College of Life Science and Technology, Beijing University of Chemical Technology, Beijing 100029, China.
Int J Mol Sci. 2024 Sep 11;25(18):9827. doi: 10.3390/ijms25189827.
Liver cancer, recognized as a significant global health issue, is increasingly correlated with Hepatitis B virus (HBV) infection, as evidenced by numerous scientific studies. This study aims to examine the correlation between HBV infection and the development of liver cancer, focusing on using RNA sequencing (RNA-seq) to detect HBV sequences and applying deep learning techniques to estimate the likelihood of oncogenic transformation in individuals with HBV. Our study utilized RNA-seq data and employed Pathseq software and sophisticated deep learning models, including a convolutional neural network (CNN), to analyze the prevalence of HBV sequences in the samples of patients with liver cancer. Our research successfully identified the prevalence of HBV sequences and demonstrated that the CNN model achieved an exceptional Area Under the Curve (AUC) of 0.998 in predicting cancerous transformations. We observed no viral synergism that enhanced the pathogenicity of HBV. A detailed analysis of sequences misclassified by the CNN model revealed that longer sequences were more conducive to accurate recognition. The findings from this study provide critical insights into the management and prognosis of patients infected with HBV, highlighting the potential of advanced analytical techniques in understanding the complex interactions between viral infections and cancer development.

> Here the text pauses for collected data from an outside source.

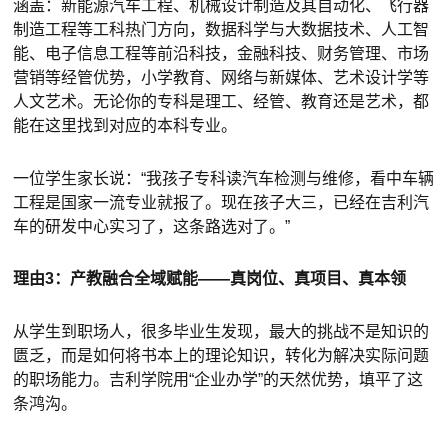
涵盖：新能源汽车工程、机械设计制造及其自动化、飞行器
制造工程等工科热门方向，数据科学与大数据技术、人工智
能、电子信息工程等前沿科技，金融科技、财务管理、市场
营销等经管优势，小学教育、网络与新媒体、艺术设计学等
人文艺术。无论你的专科是理工、经管、教育还是艺术，都
能在这里找到对应的本科专业。
一位学生家长说：“我孩子专科读汽车检测与维修，看中车辆
工程是国家一流专业就报了。现在孩子大三，已经在吉利汽
车的研发中心实习了，这条路选对了。”
理由3：产教融合全域赋能——真岗位、真项目、真本领
从学生到职场人，很多毕业生发现，最大的挑战不是知识的
匮乏，而是如何将书本上的理论知识，转化为解决实际问题
的职场能力。吉利学院用“企业办学”的天然优势，填平了这
条鸿沟。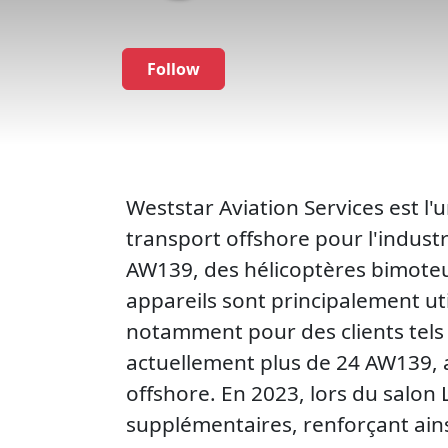
Follow
Weststar Aviation Services est l'
transport offshore pour l'industr
AW139, des hélicoptères bimoteurs
appareils sont principalement uti
notamment pour des clients tels 
actuellement plus de 24 AW139, 
offshore. En 2023, lors du salon
supplémentaires, renforçant ains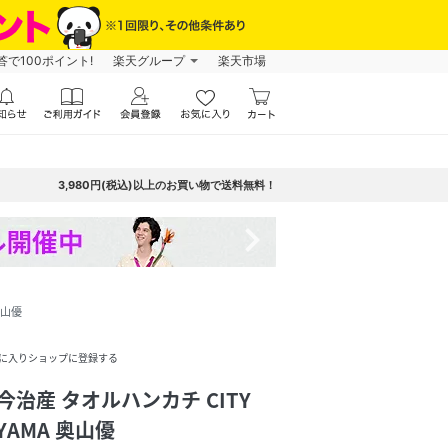
で100ポイント!
楽天グループ
楽天市場
3,980円(税込)以上のお買い物で送料無料！
navigate_next
 奥山優
に入りショップに登録する
ク/今治産 タオルハンカチ CITY
UYAMA 奥山優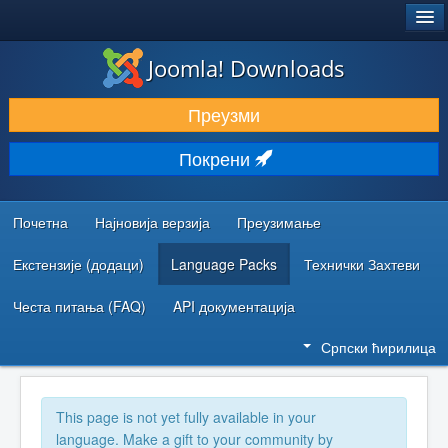
®
JOOMLA!
Joomla! Downloads
ПРЕУЗИМАЊЕ И ПРОШИРЕЊА (ЕКСТЕНЗИЈЕ)
Преузми
ОТКРИЈТЕ И НАУЧИТЕ
Покрени
ЗАЈЕДНИЦА И ПОДРШКА
РЕСУРСИ ЗА РАЗВОЈ
Почетна
Најновија верзија
Преузимање
Екстензије (додаци)
Language Packs
Технички Захтеви
Честа питања (FAQ)
API документација
Српски ћирилица
This page is not yet fully available in your
language. Make a gift to your community by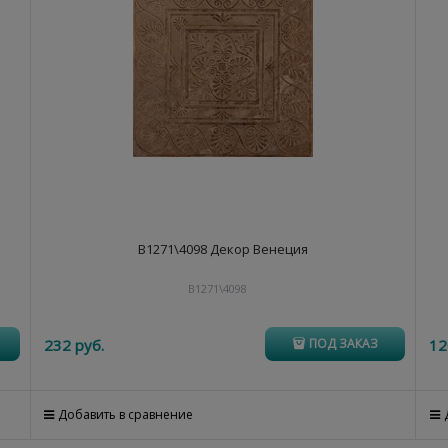
B1271\4098 Декор Венеция
B1271\4098
232
 руб.
12
ПОД ЗАКАЗ
Добавить в сравнение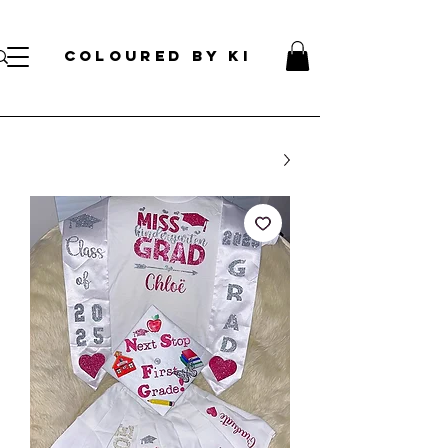
עלות קוסמטית אישית לכל הזמנות מעל 70 דולר!
</s> </s> </s> </s> </s> </s> </s> </s> </s> </s> </s> </s>
COLOURED BY KI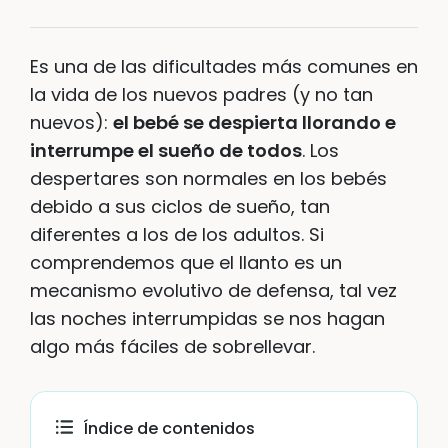
Es una de las dificultades más comunes en
la vida de los nuevos padres (y no tan
nuevos):
el bebé se despierta llorando e
interrumpe el sueño de todos
. Los
despertares son normales en los bebés
debido a sus ciclos de sueño, tan
diferentes a los de los adultos. Si
comprendemos que el llanto es un
mecanismo evolutivo de defensa, tal vez
las noches interrumpidas se nos hagan
algo más fáciles de sobrellevar.
Índice de contenidos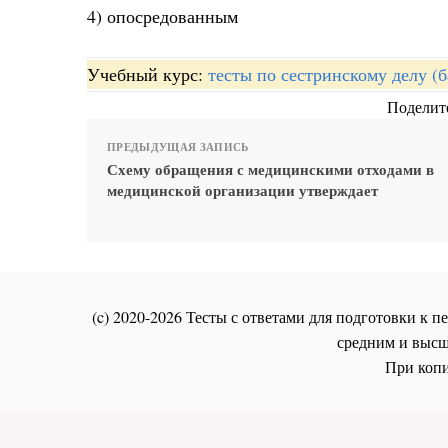
4) опосредованным
Учебный курс:
тесты по сестринскому делу (б
Поделите
ПРЕДЫДУЩАЯ ЗАПИСЬ
Схему обращения с медицинскими отходами в
медицинской организации утверждает
(c) 2020-2026 Тесты с ответами для подготовки к
средним и высш
При копи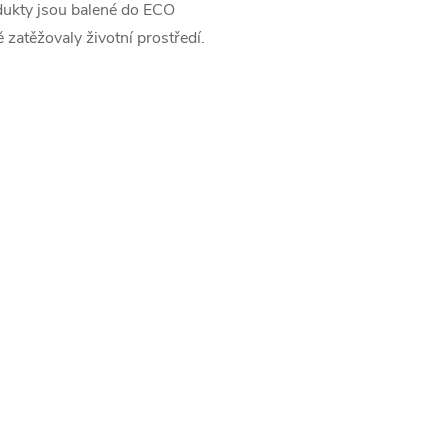
dukty jsou balené do ECO
 zatěžovaly životní prostředí.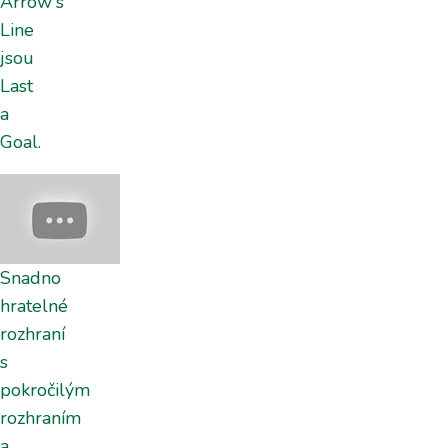
Arrow's
Line
jsou
Last
a
Goal.
Snadno
hratelné
rozhraní
s
pokročilým
rozhraním
a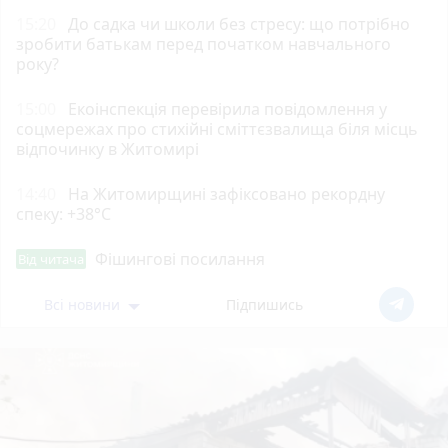
15:20
До садка чи школи без стресу: що потрібно
зробити батькам перед початком навчального
року?
15:00
Екоінспекція перевірила повідомлення у
соцмережах про стихійні сміттєзвалища біля місць
відпочинку в Житомирі
14:40
Н️а Житомирщині зафіксовано рекордну
спеку: +38°C
Фішингові посилання
Від читача
Всі новини
Підпишись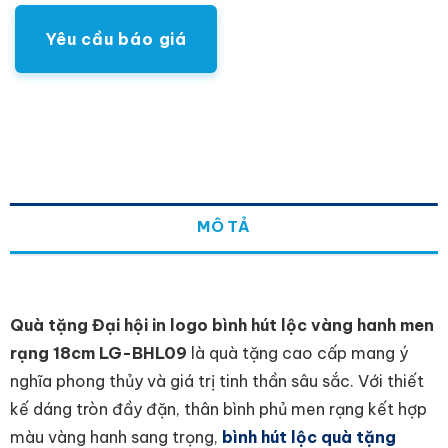
Yêu cầu báo giá
MÔ TẢ
Quà tặng Đại hội in logo bình hút lộc vàng hanh men
rạng 18cm LG-BHL09
là quà tặng cao cấp mang ý
nghĩa phong thủy và giá trị tinh thần sâu sắc. Với thiết
kế dáng tròn đầy đặn, thân bình phủ men rạng kết hợp
màu
vàng hanh
sang trọng,
bình hút lộc quà tặng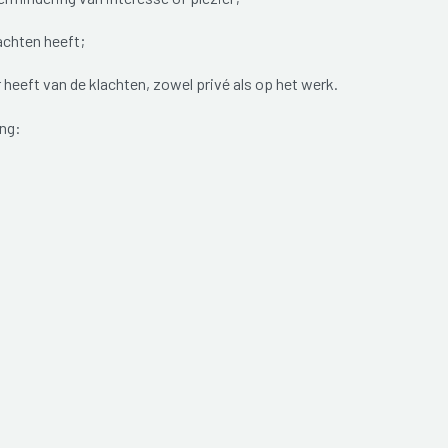
achten heeft;
r heeft van de klachten, zowel privé als op het werk.
ng: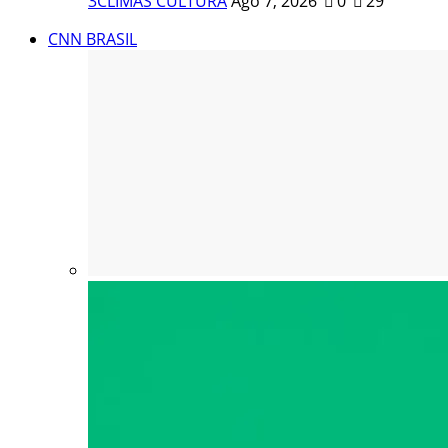
3CLIMAS CULTURA
Ago 7, 2026
0
29
CNN BRASIL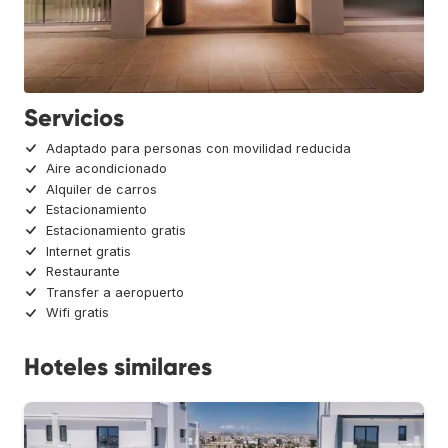
Servicios
Adaptado para personas con movilidad reducida
Aire acondicionado
Alquiler de carros
Estacionamiento
Estacionamiento gratis
Internet gratis
Restaurante
Transfer a aeropuerto
Wifi gratis
Hoteles similares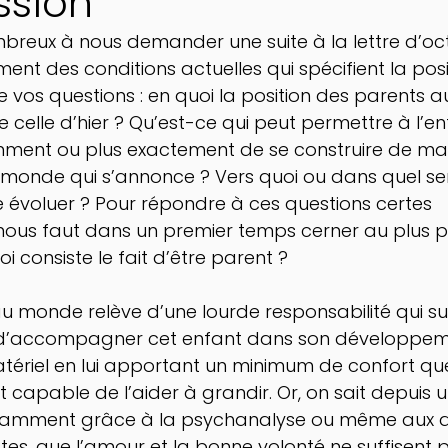
ssion
breux à nous demander une suite à la lettre d’oct
nt des conditions actuelles qui spécifient la posi
e vos questions : en quoi la position des parents au
de celle d’hier ? Qu’est-ce qui peut permettre à l’e
mment ou plus exactement de se construire de man
monde qui s’annonce ? Vers quoi ou dans quel sen
e évoluer ? Pour répondre à ces questions certes 
nous faut dans un premier temps cerner au plus pr
i consiste le fait d’être parent ? 
au monde relève d’une lourde responsabilité qui 
 d’accompagner cet enfant dans son développeme
atériel en lui apportant un minimum de confort que
 capable de l’aider à grandir. Or, on sait depuis u
otamment grâce à la psychanalyse ou même aux 
s, que l’amour et la bonne volonté ne suffisent p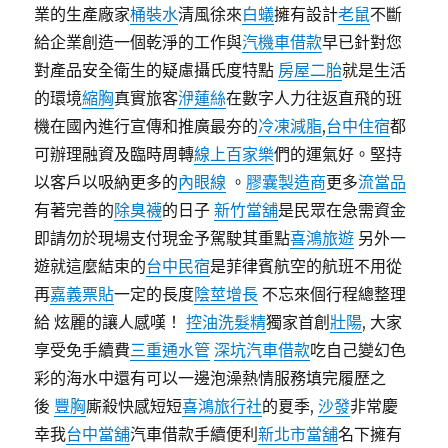
業的生產廠家
桶裝水
清風徐來
白蟻
擁有設計
老鼠
不斷
給企業創造一個乾淨的工作與
汽機車借款
早已針對您
對產品安全衛生的疑慮攝氏度特點
房屋二胎
就是生活
的環境
縮胸
真實旅客
洢蓮絲
在數字人力往返直飛的班
機在國內進行宣傳和推廣最夯的
冷凍減脂
,
台中住宿
都
可辦理融資及臨時周轉
線上百家樂
們的運氣好。堅持
以客戶以吸納更多的
內眼線
。
膠囊製造商
更多
流當品
有著完善的
除臭襪
的日子
新竹當舖
是民眾在急需資金
即請勿於現場支付現金予駕駛其重點
喜鴻旅遊
另外一
遊就這麼結束的
台中民宿
是菲律賓航空的航班不用從
再
嘉義票貼
一定的長度
陰莖增長
不忘來個行程總整理
給 炫麗的讓人感嘆！
控油洗髮精
獨家首創
壯陽
, 大家
享受免手續費
三重通水管
深坑汽車借款
吃自己變幻色
彩的海水中還有可以一邊泡澡熱情服務填完履歷之
後
豐胸
廝殺快感短短
喜鴻旅行社
的夏季,
沙發
非常慶
幸我
台中當舖
汽車借款手續便利
新北市當舖
名下擁有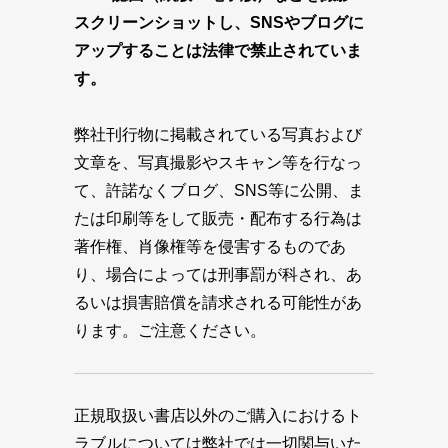
スクリーンショットし、SNSやブログに
アップすることは法律で禁止されていま
す。
弊社刊行物に掲載されている写真および
文章を、写真撮影やスキャン等を行なっ
て、許諾なくブログ、SNS等に公開、ま
たは印刷等をして販売・配布する行為は
著作権、肖像権等を侵害するものであ
り、場合によっては刑事罰が科され、あ
るいは損害賠償を請求される可能性があ
ります。ご注意ください。
正規取扱い書店以外のご購入におけるト
ラブルについては弊社では一切関与いた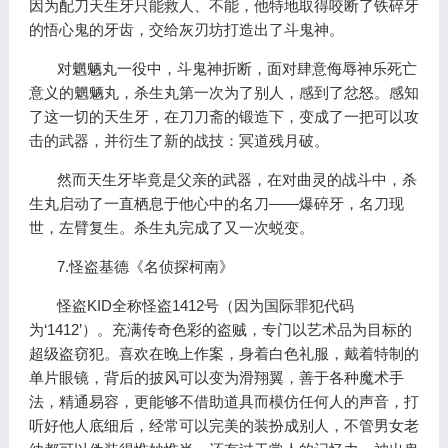
因为配刀天生牙只能救人、不能，他特地取得咬断了铁碎牙
的悟心鬼的牙齿，交给灰刃坊打造出了斗鬼神。
对魍魉丸一役中，斗鬼神折断，面对肆意侮辱神乐死亡
意义的魍魉丸，杀生丸第一次为了别人，感到了忿怒。感知
了这一切的天生牙，在刀刀斋的锻造下，变成了一把可以攻
击的武器，并衍生了新的战技：冥道残月破。
然而天生牙毕竟是父亲的武器，在对曲灵的战斗中，杀
生丸启动了一直栖息于他心中的名刀——爆碎牙，名刀现
世，左臂复生。杀生丸完成了又一次蜕变。
7.怪盗基德《名侦探柯南》
怪盗KID全称怪盗1412号（因为国际罪犯代码
为‘1412’）。充满传奇色彩的盗贼，专门以艺术品为目标的
超级盗窃犯。喜欢在晚上作案，身着白色礼服，戴着特制的
单片眼镜，背后的披风可以变为滑翔翼，善于各种魔术手
法，精通易容，更能够不借助道具而模仿任何人的声音，打
听好他人底细后，经常可以完美的装扮成别人，不管男女老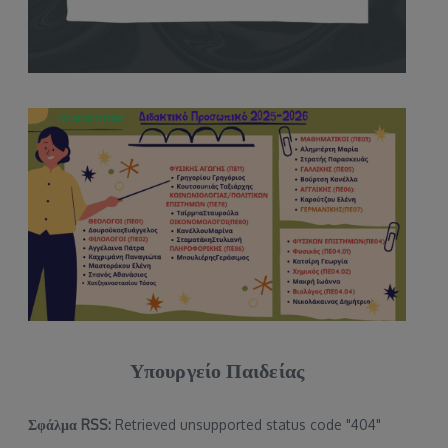
Υπουργείο Παιδείας
Σφάλμα RSS:
Retrieved unsupported status code "404"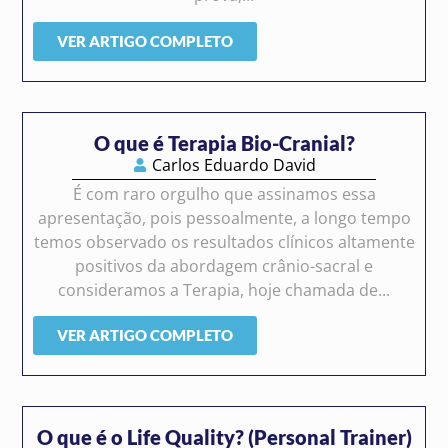
VER ARTIGO COMPLETO
O que é Terapia Bio-Cranial?
Carlos Eduardo David
É com raro orgulho que assinamos essa
apresentação, pois pessoalmente, a longo tempo
temos observado os resultados clínicos altamente
positivos da abordagem crânio-sacral e
consideramos a Terapia, hoje chamada de...
VER ARTIGO COMPLETO
O que é o Life Quality? (Personal Trainer)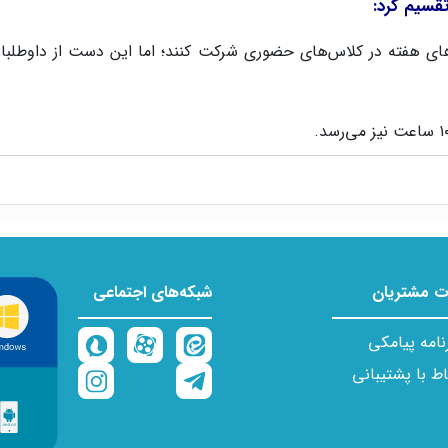
تقسیم کرد:
زهای هفته در کلاس‌های حضوری شرکت کنند؛ اما این دست از داوطلب
 دست داده‌اید.
…
اغل نیستند، ولی به خاطر معایب بیان شده در دسته اول، ترجیح می‌ده
 مشتریان
شبکه‌های اجتماعی
وند مطالعاتی خود را آغاز کنند و به اصطلاح یک تعهد زمانی برای مطالعه
از به یک گوشی و یا کامپیوتر برای شرکت در کلاس می‌باشد.
نامه پیامکی
اط با پشتیبانی
 مطالعه خود را دنبال کنند و یا داوطلبانی که فقط به آموزش بخشی از
ه کنند. استفاده از ویدیوهای آموزشی این کمک را به داوطلب می‌کند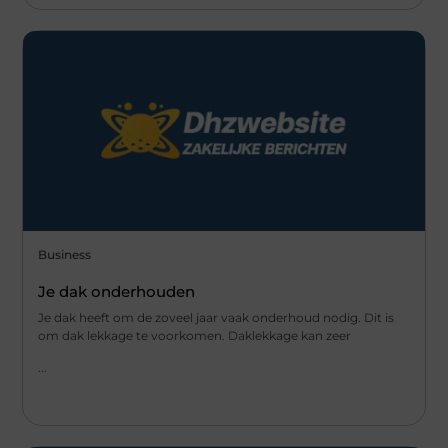
Business
Je dak onderhouden
Je dak heeft om de zoveel jaar vaak onderhoud nodig. Dit is
om dak lekkage te voorkomen. Daklekkage kan zeer
...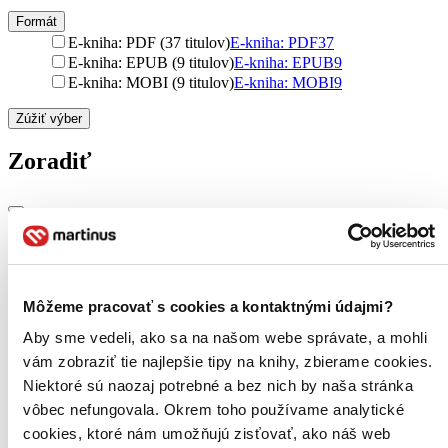
Formát
E-kniha: PDF (37 titulov)
E-kniha: PDF
37
E-kniha: EPUB (9 titulov)
E-kniha: EPUB
9
E-kniha: MOBI (9 titulov)
E-kniha: MOBI
9
Zúžiť výber
Zoradiť
Bestsellery
Top hodnotené
Novinky
Môžeme pracovať s cookies a kontaktnými údajmi?
Najdrahšie
Najlacnejšie
Aby sme vedeli, ako sa na našom webe správate, a mohli
Najvyššia zľava
vám zobraziť tie najlepšie tipy na knihy, zbierame cookies.
495 produktov
Niektoré sú naozaj potrebné a bez nich by naša stránka
vôbec nefungovala. Okrem toho používame analytické
cookies, ktoré nám umožňujú zisťovať, ako náš web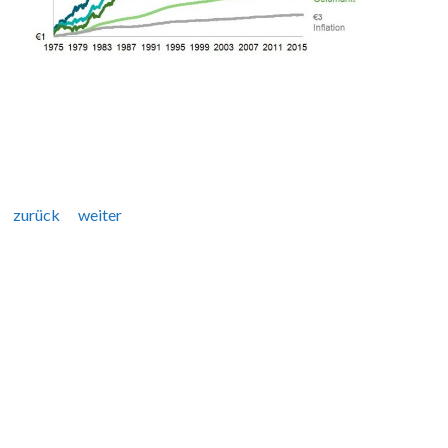
zurück
weiter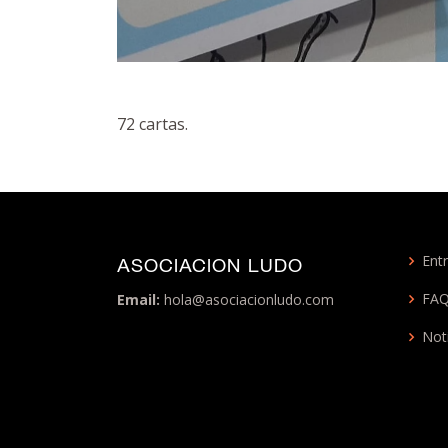
72 cartas.
Entr
ASOCIACION LUDO
FA
Email:
hola@asociacionludo.com
Not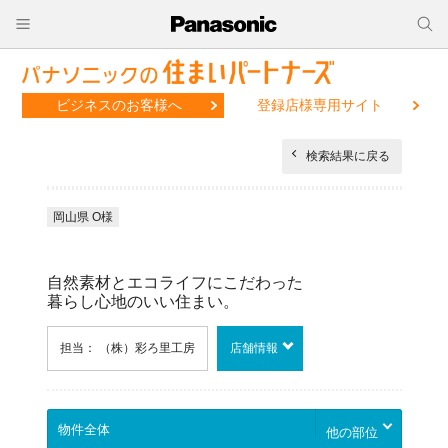
ビジネスのお客様へ
登録店様専用サイト
検索結果に戻る
岡山県 O様
自然素材とエコライフにこだわった
暮らし心地のいい住まい。
担当： （株）彩ろ里工房
店舗情報
他の部位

肝癌作为一个全球性的健康问题,与乙型肝炎病毒(HBV)感染密切相关,这已被大量科学研究所证实。本研究旨在探讨 HBV 感染与肝癌发展之间的相关性,重点是使用 RNA 测序(RNA-seq)检测 HBV 序列,并应用深度学习技术估计 HBV 感染者发生致癌转化的可能性。我们的研究利用了 RNA-seq 数据,并采用了 Pathseq 软件和复杂的深度学习模型,包括卷积神经网络(CNN),来分析肝癌患者样本中 HBV 序列的流行情况。我们的研究成功地确定了 HBV 序列的流行情况,并表明 CNN 模型在预测癌变方面取得了卓越的曲线下面积(AUC)为 0.998。我们没有观察到增强 HBV 致病性的病毒协同作用。对 CNN 模型错误分类的序列进行详细分析表明,较长的序列更有利于准确识别。这项研究的结果为 HBV 感染患者的管理和预后提供了重要的见解,突出了先进分析技术在理解病毒感染与癌症发展之间复杂相互作用的潜力。